In the article on having a healthy relationship with food, what other name is given for the Pareto Principle?

SELECTED EXTRACT =>
————

Author: Kylie Viens
If we think of our body as if it were a car, we know our car needs adequate fuel to start and get us where we need to go. Our bodies truly are no different, as they need optimal fuel to “go”—not to mention, thrive and survive. If you were to think of eating as a way of refueling, and base your decisions purely off of how your body would respond, would your food choices change? What if you had no tastebuds and an infinite amount of money. What would you eat then? Having a healthy relationship with food is a very important and not commonly talked about issue in our society. The following article is one Registered Dietitian Nutritionist's brief insight onto the topic!
It's very normal for me to hear from my patients that when they eat better they feel better, and science continues to prove this reflection as having much validity. The answers to what I've asked you so far are fairly obvious, but we are emotional and feeling beings, thusly not every food will provide us with the same sense of satisfaction. All foods whether they are nutrient dense or not, serve a purpose—some for nutrition, some for the soul, and that's okay!
No one has a perfect diet (even dietitians!); however, there is a rule that applies to many aspects of life called the Pareto Principle, or 80/20 rule. This isn’t a bad way to look at the big picture, meaning that if you can focus on nutrient dense foods 80% of the time, and enjoy your grandma’s homemade macaroni and cheese or brownies 20% of the time—there’s a good chance you will maintain a healthy weight and lessen your risk for chronic diseases. You could also think of filling your plate following this rule!
A healthy relationship with food most certainly includes our comfort food favs as it helps us be in tune with what will both satisfy hunger and our tastebuds. Further, it is not absurd to eat outside of physical hunger, or something we should be guiltily beating ourselves up about. There are many reasons as to why we eat other than just responding to our biological hunger signals.
In terms of emotional eating, food will not fix feelings of boredom, stress, procrastination, depression, sadness, anxiety, and so forth. Although a normal reaction to reach for food, it is important to find healthy ways to cope with emotional feelings outside of eating. Physical activity, meditation, talking to a friend or family member, starting an art project, and gardening are just some examples of “outs” for people without pursuing food to suppress feelings.
Eating should be an enjoyable experience! Unfortunately, the society we live in today has made that more than a challenge for many. Eating should not create feelings of regret, remorse, guilt, or questioning one’s will-power!
If you are interested in taking your commitment level up a notch, personal food logs can be a valuable tool for assessing not only the type and quantity of food and beverage consumption, but also our feelings before, during, and after eating a particular meal or snack.

————

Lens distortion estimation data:
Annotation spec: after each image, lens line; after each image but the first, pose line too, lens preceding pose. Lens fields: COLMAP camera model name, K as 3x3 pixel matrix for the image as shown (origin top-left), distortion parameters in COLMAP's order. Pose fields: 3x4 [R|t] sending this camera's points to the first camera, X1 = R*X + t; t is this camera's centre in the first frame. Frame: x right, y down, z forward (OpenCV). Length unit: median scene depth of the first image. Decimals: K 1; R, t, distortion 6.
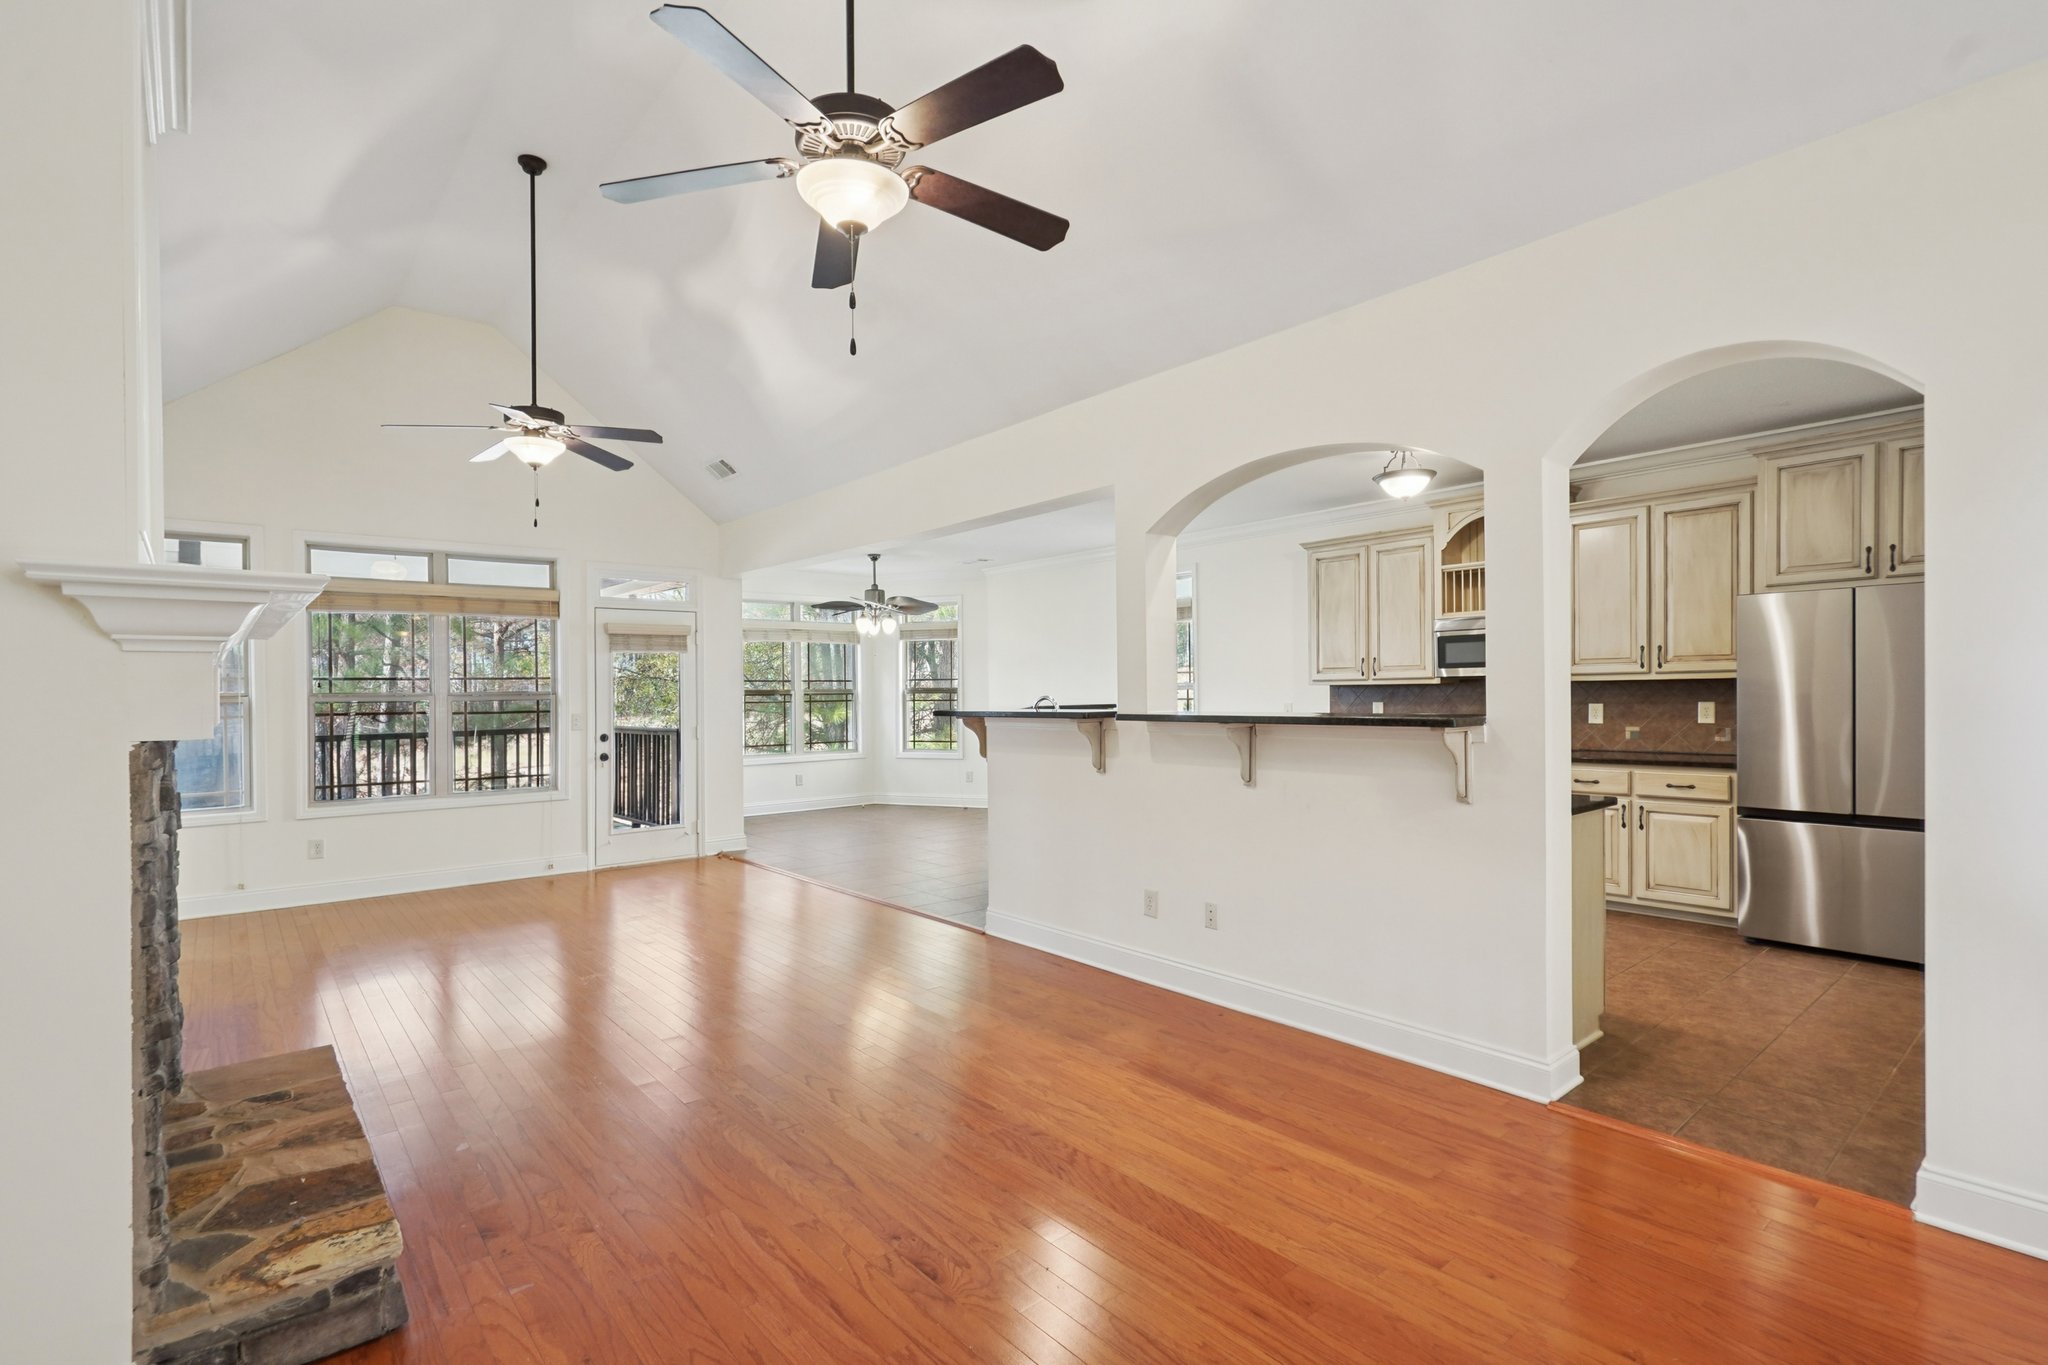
lens RADIAL K [[958.3, 0, 1010.4], [0, 958.3, 702.5], [0, 0, 1]] dist [-0.000757, -0.000337]
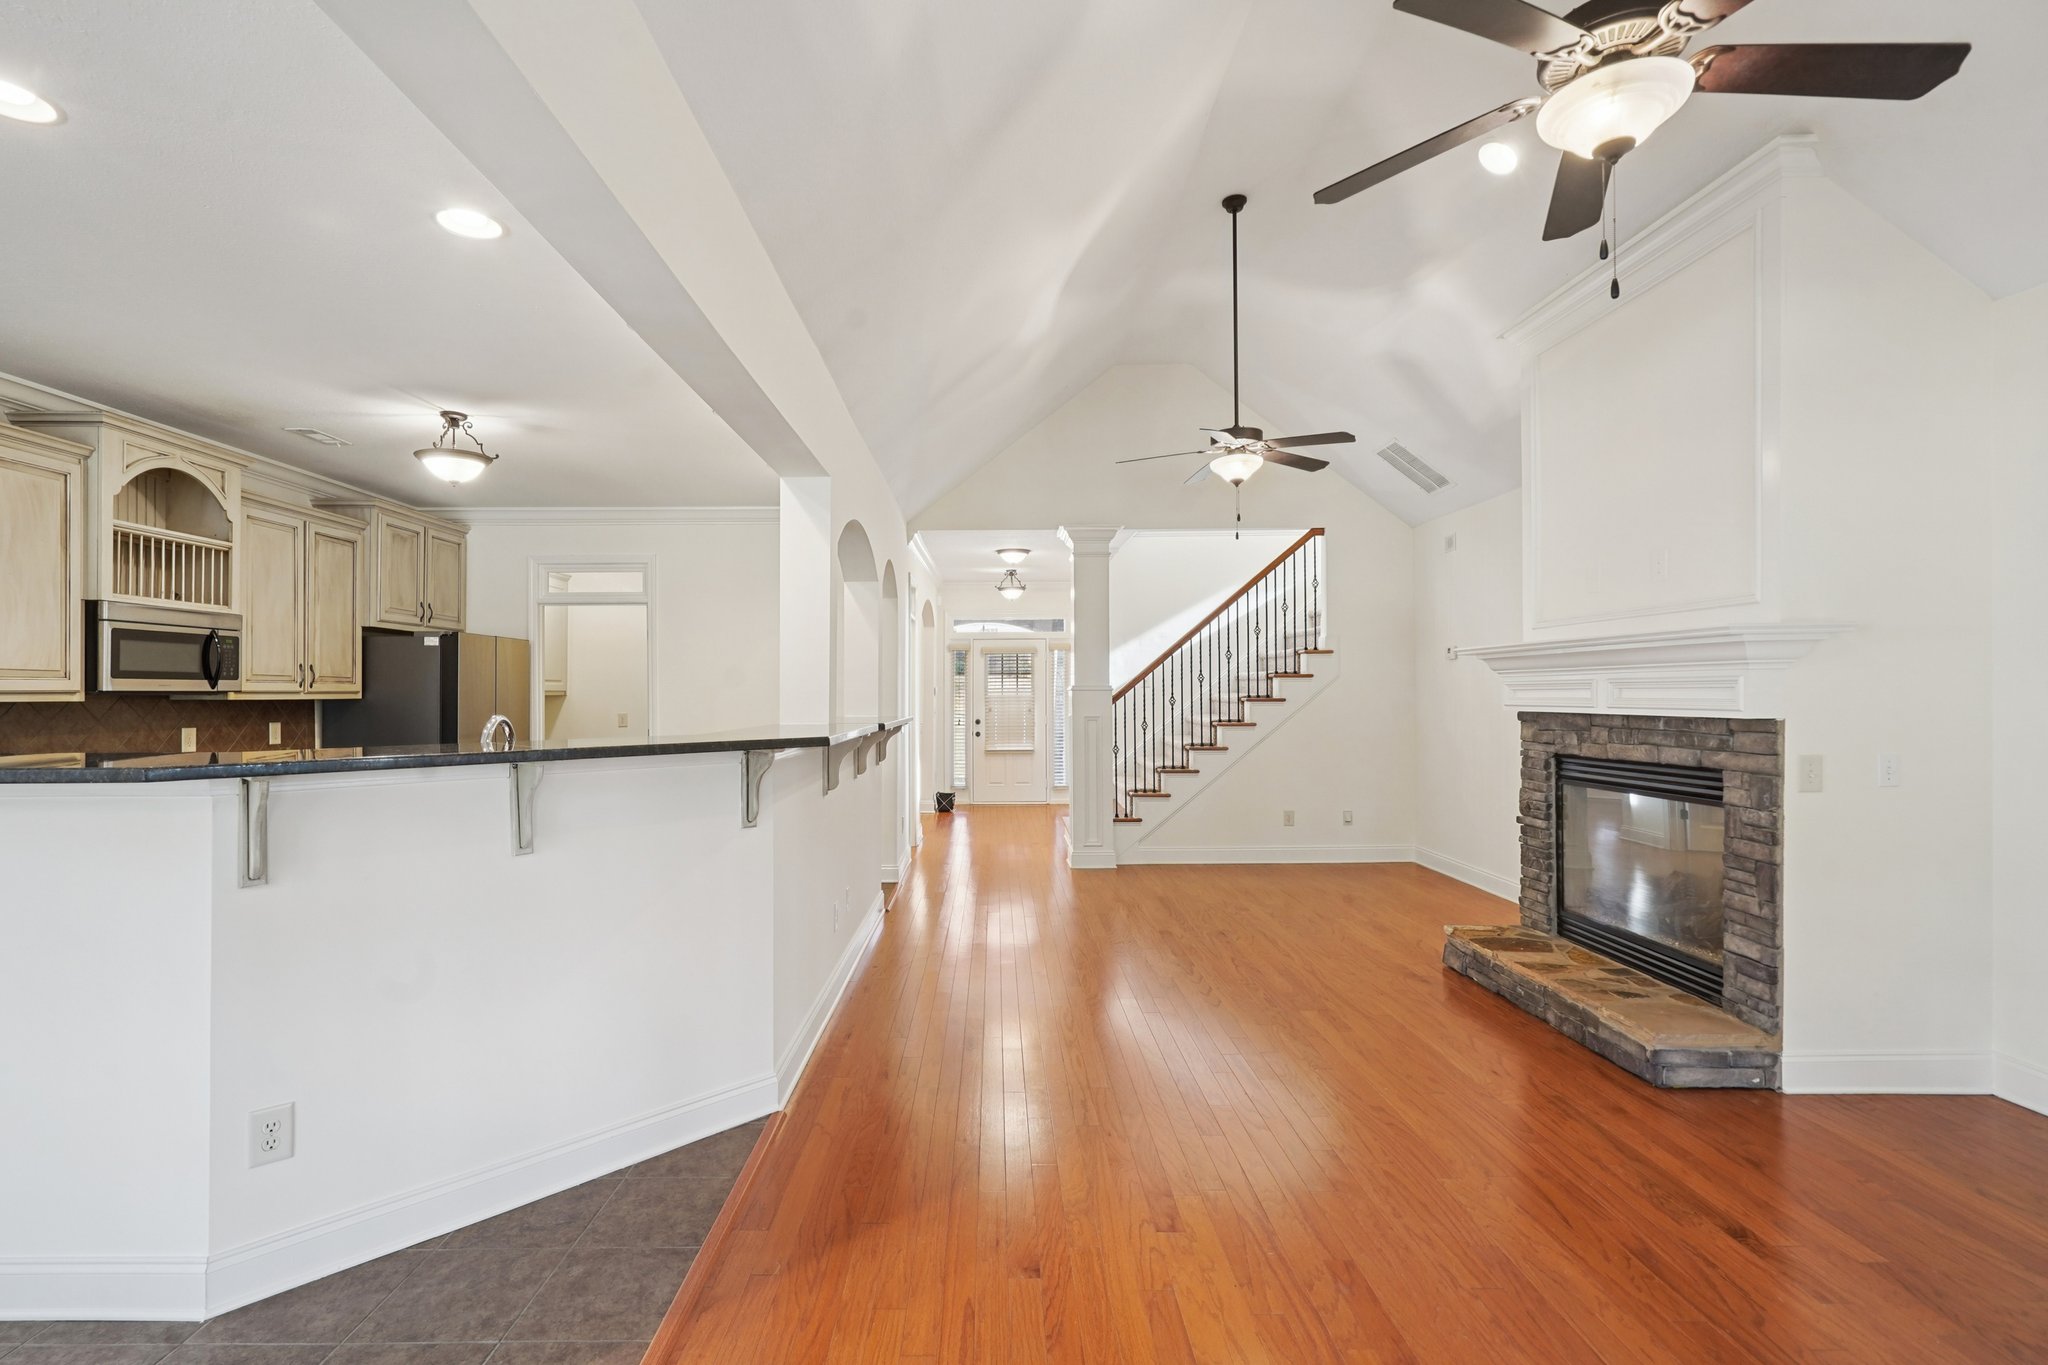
lens RADIAL K [[942.7, 0, 984.2], [0, 942.7, 687.9], [0, 0, 1]] dist [0.001557, 0.000674]
pose [[-0.761400, 0.022944, 0.647876, -0.471384], [0.022989, 0.999701, -0.008386, -0.011611], [-0.647875, 0.008509, -0.761699, 1.276251]]
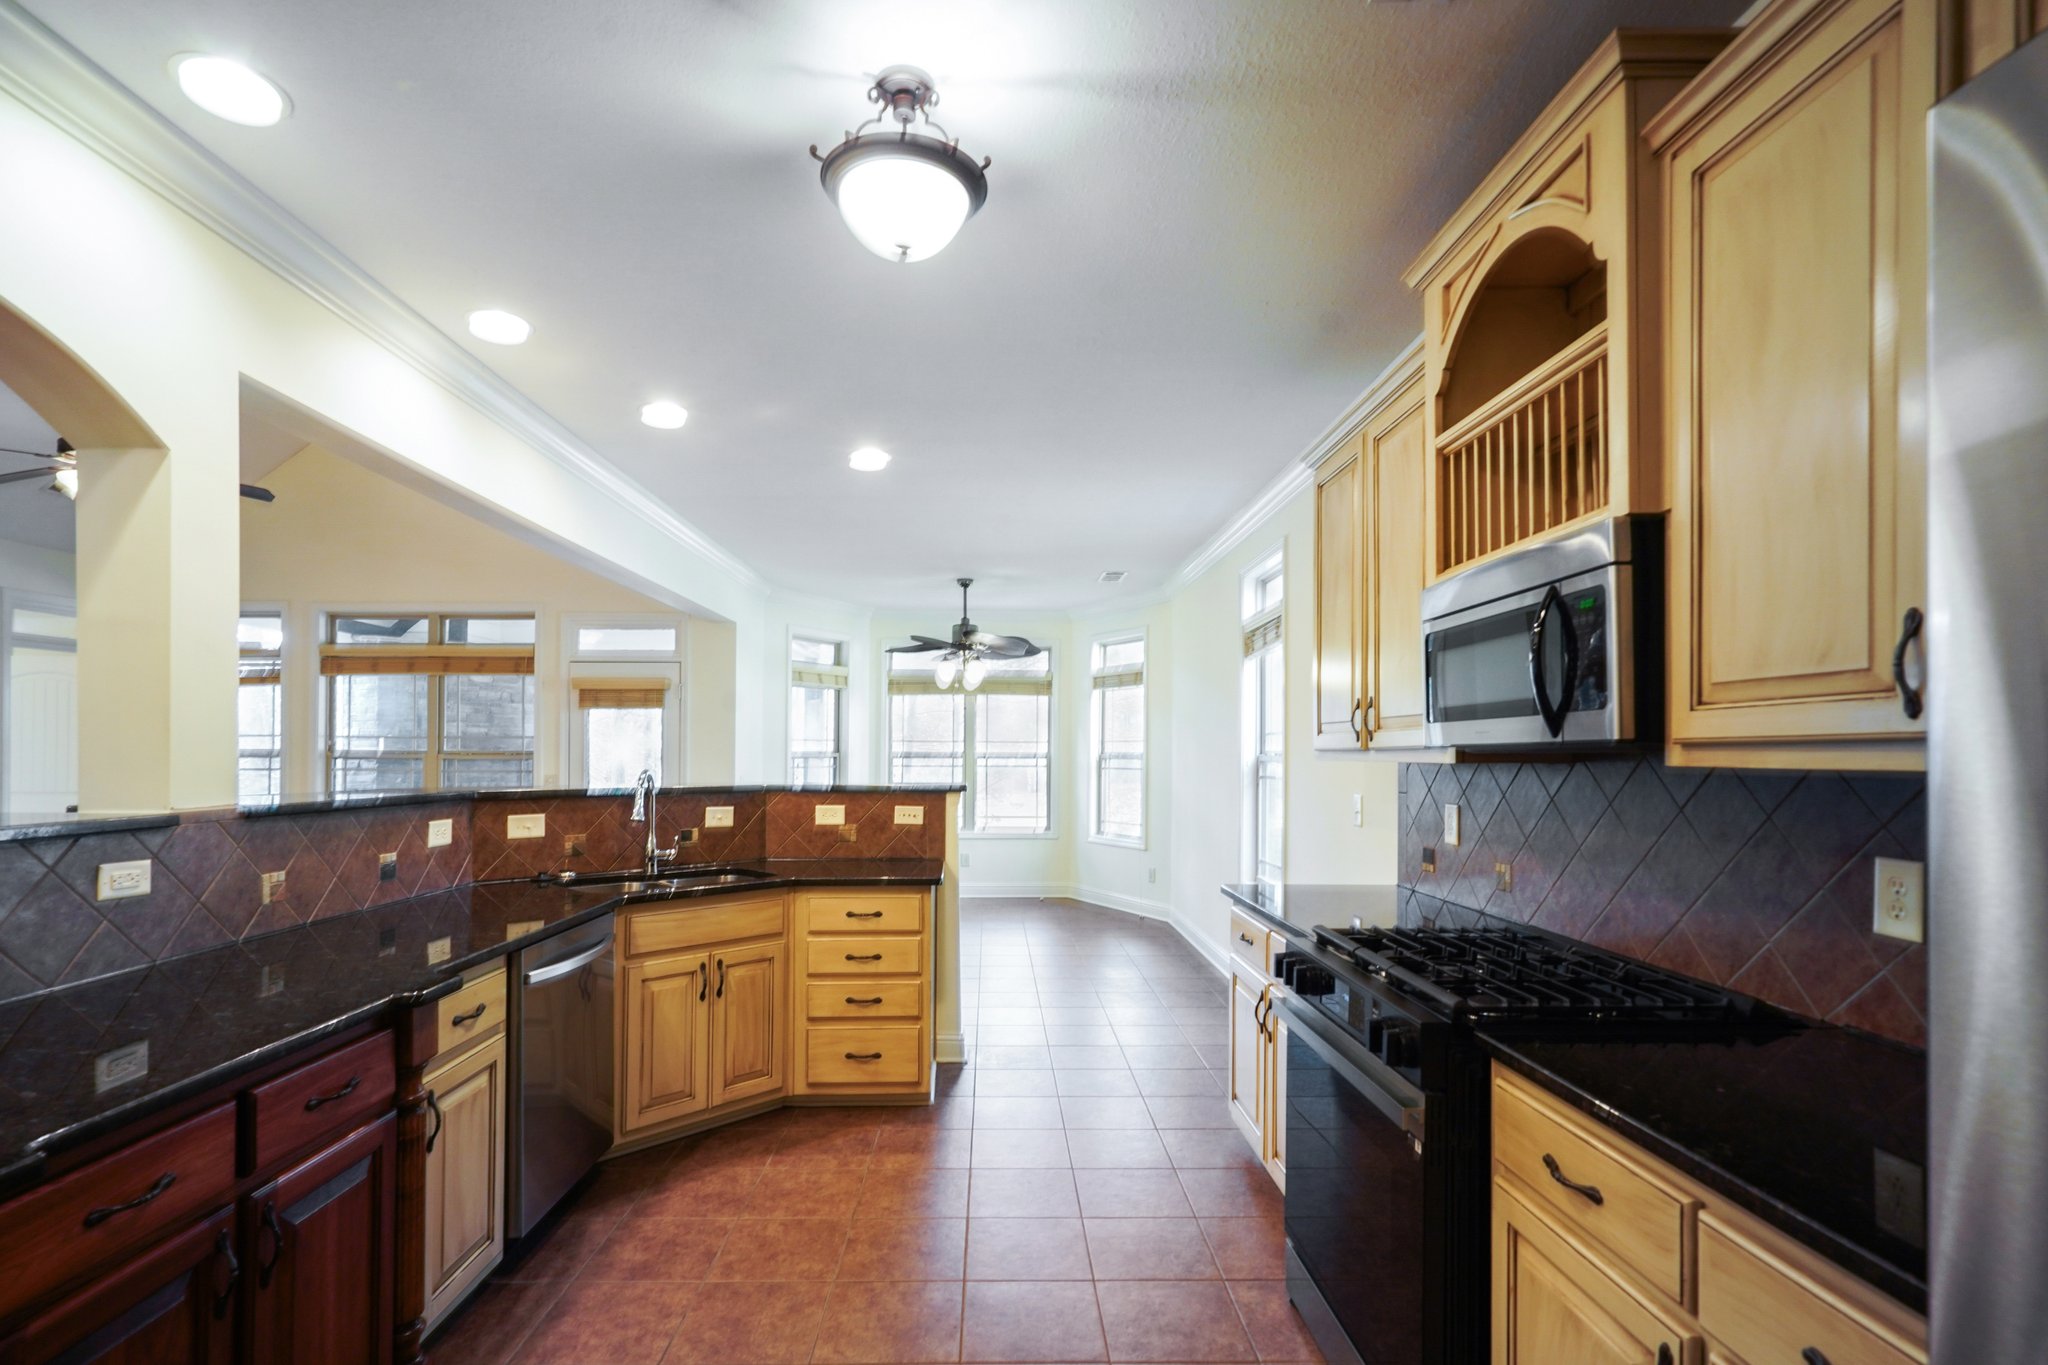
lens RADIAL K [[957.4, 0, 1002.2], [0, 957.4, 749.9], [0, 0, 1]] dist [-0.001725, -0.000197]
pose [[0.773139, 0.013302, -0.634098, 0.640266], [-0.020107, 0.999792, -0.003544, -0.023974], [0.633918, 0.015490, 0.773245, 0.714325]]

————

RESULT => The 80/20 rule.